Section 7 – The Annual Assessment is due in two halves, on June 1 and September 1 of each year, or in such other fractional installments due on such other dates as the Board may designate. If either payment is more than 30 days delinquent, the whole amount plus interest retroactive to June 1 becomes immediately due at the rate of 1.5% for each month or part of a month.
Section 8 – Every owner of a lot in the Lake Waubeeka community on which no residence has been built must, when construction begins, pay a Capital Equalizing Charge.

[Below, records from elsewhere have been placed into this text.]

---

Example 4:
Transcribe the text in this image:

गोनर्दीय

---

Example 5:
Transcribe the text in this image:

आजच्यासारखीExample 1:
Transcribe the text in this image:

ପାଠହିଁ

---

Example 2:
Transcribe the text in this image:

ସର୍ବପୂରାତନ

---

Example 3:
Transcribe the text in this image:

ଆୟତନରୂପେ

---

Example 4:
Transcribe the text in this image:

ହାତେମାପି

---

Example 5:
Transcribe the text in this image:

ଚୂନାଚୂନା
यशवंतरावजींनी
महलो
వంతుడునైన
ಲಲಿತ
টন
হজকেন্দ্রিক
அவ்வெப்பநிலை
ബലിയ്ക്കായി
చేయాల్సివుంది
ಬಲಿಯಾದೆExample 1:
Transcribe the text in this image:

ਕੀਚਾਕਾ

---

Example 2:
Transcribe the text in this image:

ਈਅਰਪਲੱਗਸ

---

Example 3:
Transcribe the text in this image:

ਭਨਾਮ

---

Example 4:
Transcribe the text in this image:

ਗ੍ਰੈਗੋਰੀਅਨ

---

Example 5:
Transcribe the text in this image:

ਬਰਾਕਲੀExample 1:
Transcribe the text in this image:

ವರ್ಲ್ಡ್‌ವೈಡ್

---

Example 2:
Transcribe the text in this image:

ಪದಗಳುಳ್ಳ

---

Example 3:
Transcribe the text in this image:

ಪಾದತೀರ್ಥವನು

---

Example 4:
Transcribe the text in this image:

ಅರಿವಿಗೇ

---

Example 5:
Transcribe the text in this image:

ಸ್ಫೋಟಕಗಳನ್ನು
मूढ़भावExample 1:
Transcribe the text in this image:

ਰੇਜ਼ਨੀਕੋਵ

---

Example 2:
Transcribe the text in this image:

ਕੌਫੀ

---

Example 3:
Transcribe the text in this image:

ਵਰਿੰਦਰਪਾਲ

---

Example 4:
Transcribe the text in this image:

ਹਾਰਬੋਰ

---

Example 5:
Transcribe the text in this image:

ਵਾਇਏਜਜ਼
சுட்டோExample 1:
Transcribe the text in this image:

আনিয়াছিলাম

The Board of Directors will determine this amount based on the past contributions made by the existing members of the Association for capital improvements and other community facilities.
Section 9 – Any person who is delinquent in any debt owed to the Association, or who fails to comply with any of the Association’s rules or by-laws, or who violates any of the covenants or restrictions in the July 24, 1951 Declaration of Lake Tormid, Inc. must pay all collection and enforcement expenses the Association incurs, such as reasonable attorney’s fees and court costs.
Section 10 – The Board of Directors may not sell or mortgage any community real estate in the Association’s name, unless approved by majority vote of a membership quorum or the mortgage is part of the consideration for acquiring, constructing, installing, or improving community property.
Section 11 – Except as approved in the budget, the Board of Directors may not enter any service or employment contract exceeding two years, or contract for any capital improvement, unless approved by majority vote of a membership quorum.
Section 12 – Any surplus funds of the Association remaining after payment of or provision for common expenses and any prepayment of reserves shall be paid or credited annually to the members.
Section 13 — The Board of Directors, and not the owner or owners of any affected property, shall have sole discretion and authority to select, contract with, direct, and pay all contractors and vendors for all repairs, replacements, and restoration of the property for which funds of the Association or the proceeds of any Association insurance policy are to be used, devoted, or claimed.
ARTICLE VII – INSTRUMENTS AND SEAL
Section 1 – All checks and other negotiable instruments of the Association will be made in its name and must be signed by any two of the following officers: President, First Vice President, Treasurer, and Recording Secretary.
Section 2 – No director, officer, agent, or employee of the Association or any other person, either alone or with others, has the power to make or endorse any check or other negotiable instrument in the Association’s name or on its behalf, except as expressly stated in these by-laws.
Section 3 – The Association will have a seal which the Board of Directors will select.
ARTICLE VIII – AMENDMENTS
These by-laws may be amended in whole or part at an annual or special meeting with the approval of two-thirds of the members.